M: Yeah, I guess if anything comes up. That was kind of how it was with the ‘Frankenstein’ track; it was really chill. I had met him a couple of times and he said, “Feel free to use any of my beats.” So I made a demo and he was really nice about it, so I put the song out on SoundCloud in January and it was good!

[Totems enters, I ask him for a comment]

E: How was it working with Randa on various tracks?

TOTEMS: Awesome, it was real awesome; ten out of ten.

[Back to Randa]

E: Your lyrics and your whole vibe and visual appearance is very nostalgic of our childhood and the ‘90s in general. What is it about that time period that draws you to it?   

M: When I was younger I was really into ‘80s movies, when I was about nine, ten or 11. When I was growing up I was always… I don’t know if this is going too deep into it, but especially in my teen years I’ve just always been really uncomfortable in my skin. I mean, being born female and not feeling female, so I just constantly wanted to escape and the ‘90s to me felt safe. When I was a kid, what I didn’t have was worries and concerns that I had when I was 15 to 17. So I think a lot of it’s that, and it’s just a really colourful and attractive era in general. It’s not super-progressive but it’s still kind of… I dunno haha.

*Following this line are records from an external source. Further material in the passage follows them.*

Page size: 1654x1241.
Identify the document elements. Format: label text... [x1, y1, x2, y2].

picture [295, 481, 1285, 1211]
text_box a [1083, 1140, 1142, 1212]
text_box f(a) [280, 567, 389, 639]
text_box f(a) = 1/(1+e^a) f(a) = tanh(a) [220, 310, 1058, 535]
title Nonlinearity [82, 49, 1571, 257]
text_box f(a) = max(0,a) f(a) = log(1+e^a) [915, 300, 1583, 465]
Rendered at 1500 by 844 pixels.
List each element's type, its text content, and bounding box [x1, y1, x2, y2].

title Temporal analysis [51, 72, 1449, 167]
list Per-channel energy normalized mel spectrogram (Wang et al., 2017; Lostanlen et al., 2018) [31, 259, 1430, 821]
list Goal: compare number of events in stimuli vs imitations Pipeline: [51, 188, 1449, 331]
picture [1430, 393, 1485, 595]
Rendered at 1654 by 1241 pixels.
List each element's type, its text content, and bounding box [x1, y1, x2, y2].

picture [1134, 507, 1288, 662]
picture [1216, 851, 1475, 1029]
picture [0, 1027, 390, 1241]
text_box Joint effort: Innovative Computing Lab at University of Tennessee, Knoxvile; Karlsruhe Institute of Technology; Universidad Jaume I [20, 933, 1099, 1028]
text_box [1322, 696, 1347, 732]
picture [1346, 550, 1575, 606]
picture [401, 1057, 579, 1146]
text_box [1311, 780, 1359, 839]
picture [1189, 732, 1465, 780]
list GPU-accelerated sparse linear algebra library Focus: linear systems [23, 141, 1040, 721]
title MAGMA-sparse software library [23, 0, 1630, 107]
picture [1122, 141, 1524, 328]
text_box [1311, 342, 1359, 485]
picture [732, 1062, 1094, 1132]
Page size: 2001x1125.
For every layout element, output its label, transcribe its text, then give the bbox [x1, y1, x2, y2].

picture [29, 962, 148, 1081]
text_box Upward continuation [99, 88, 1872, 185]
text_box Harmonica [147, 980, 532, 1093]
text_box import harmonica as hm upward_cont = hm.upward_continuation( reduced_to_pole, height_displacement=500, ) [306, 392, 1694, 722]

E: Based on your last comment, do you work closely with LGBT communities?

M: I’m not super-out publically, just because it’s a tricky situation putting music out. Especially recently, because it’s been really fresh and it’s like there is a whole new audience and I’d be worried about… I don’t know how to say it. I do identify as trans*, like female to male I feel like I’m transitioning, but it’s all quite recent too. So I’m kind of exploring gender and trying to find where I fit. It’s been pretty trippy this year. But music helps. Writing is part of what helped me get to that point in my mind where I started to understand things.